Maybe I expressed myself incorrectly. So I) is KFW, after 20 years 33k remain and that is currently a crystal ball, but it could also be "secured".
II and III are already fixed at 2.35% interest after 15 years, so you can already calculate now when you would be finished with constant installments. Each after about a total of 37 years - not 30. However, if I am finished with KFW after 30 years and additionally use this rate for II and III, so continue to pay overall regularly, it naturally won’t take the full 37 years.
I don’t know why everything here is supposed to be a crystal ball or why there could be a massive increase with the building society savings contract or due to the interest rates when you already get the further interest rate secured for after 15 years?

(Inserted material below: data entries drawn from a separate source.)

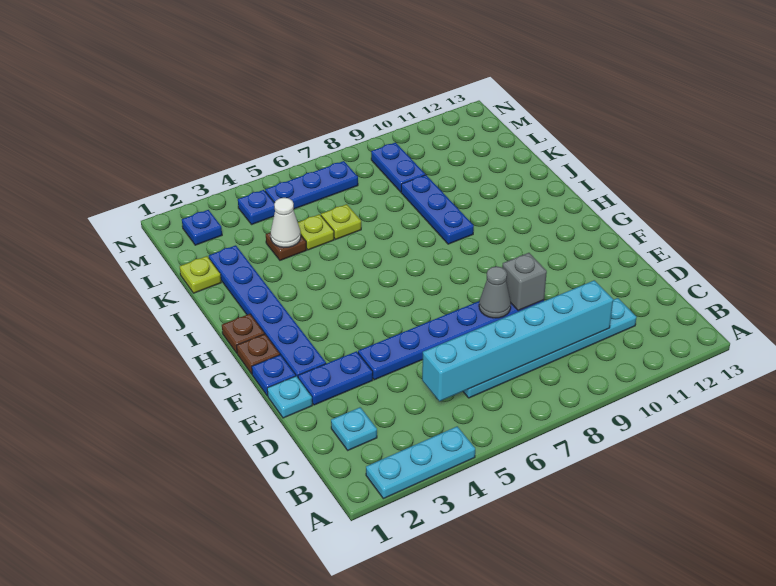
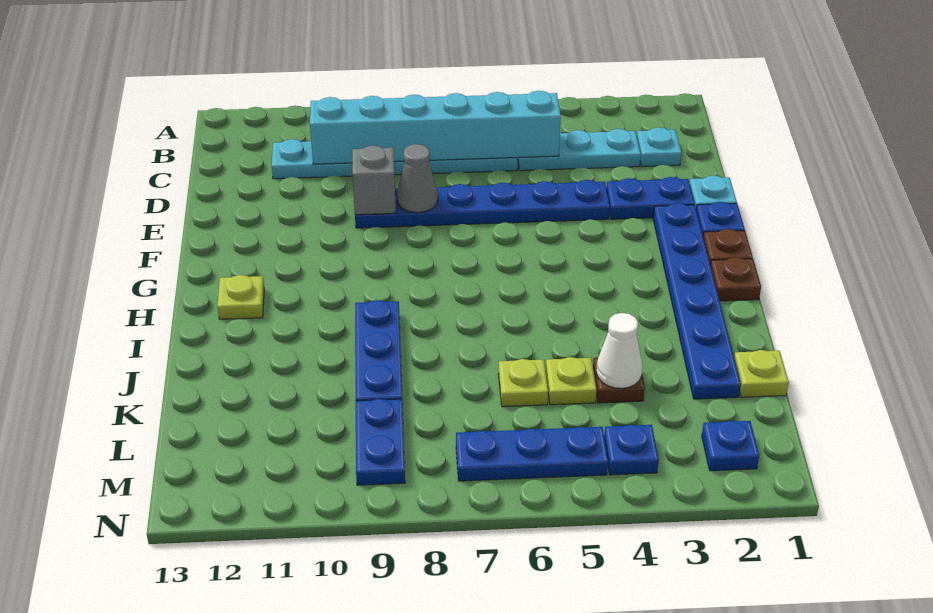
cyan 1x3 plate [366,426,475,499] -> cyan 1x3 plate moved to [518,129,641,171]
none -> lime 1x1 plate [217,275,264,319]

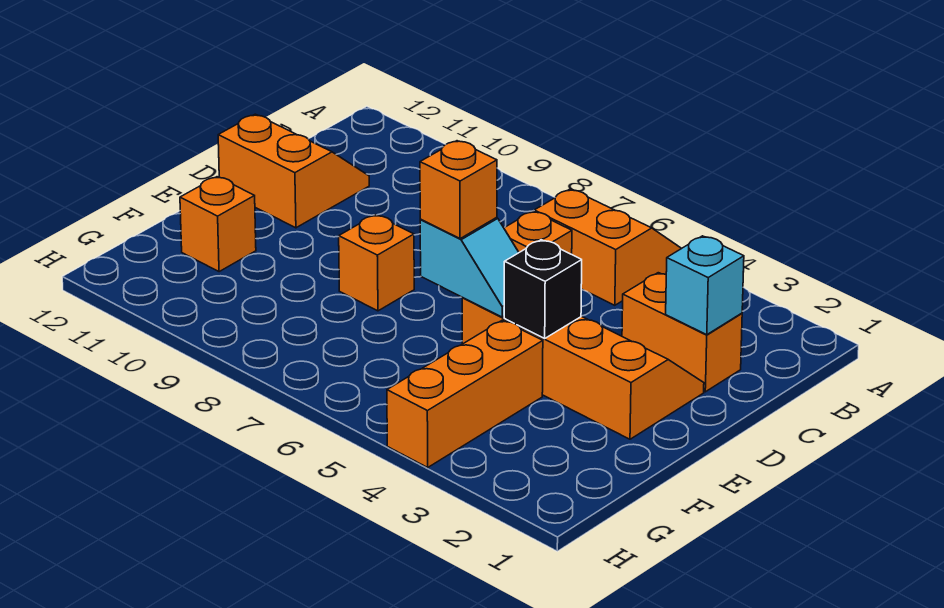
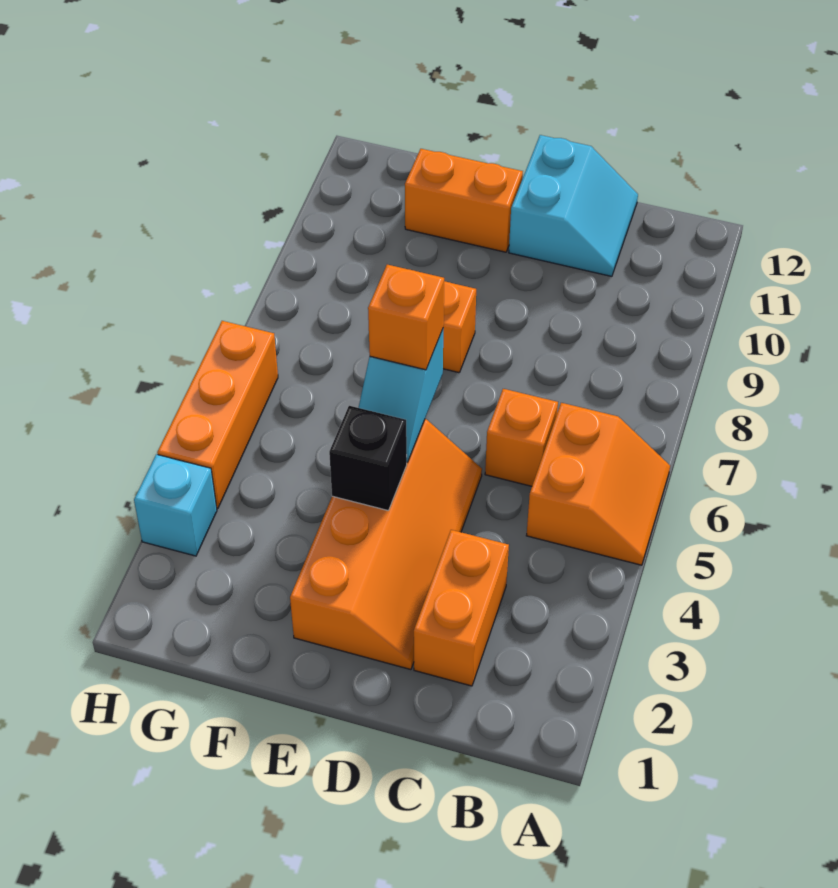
cyan 1x1 brick [666,236,744,335] -> cyan 1x1 brick moved to [134,454,217,556]
orange 2x2 slope [218,114,369,228] -> cyan 2x2 slope [509,135,638,276]
orange 1x3 brick [387,320,543,467] -> orange 1x3 brick turned to [157,321,278,509]
orange 1x1 brick [180,177,256,272] -> orange 1x2 brick [405,149,523,252]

Of course, everything still has to be put in writing and checked, but I got the core statements like this for now. Where is the definite catch now?
Hello!
OK, now it looks different. But these are just "games". You can easily recreate all 3 models in Excel. They are just normal annuity loans. I have done that too or "play" from time to time with special repayments. It is clear, of course, if you use freed-up funds for repayment, that shortens the duration.
However, you will neither get models nor assumptions from the bank after the interest fixation. They would be overextending themselves. It is similar with these maturity payments in capital life insurance. How nice it was to see an 8.00 in the model, and in the end the surplus was meager.
What I still don’t understand is component 3, do you also have a follow-up financing at 2.35% there? Or is the remaining sum redeemed with component 2 after 15 years?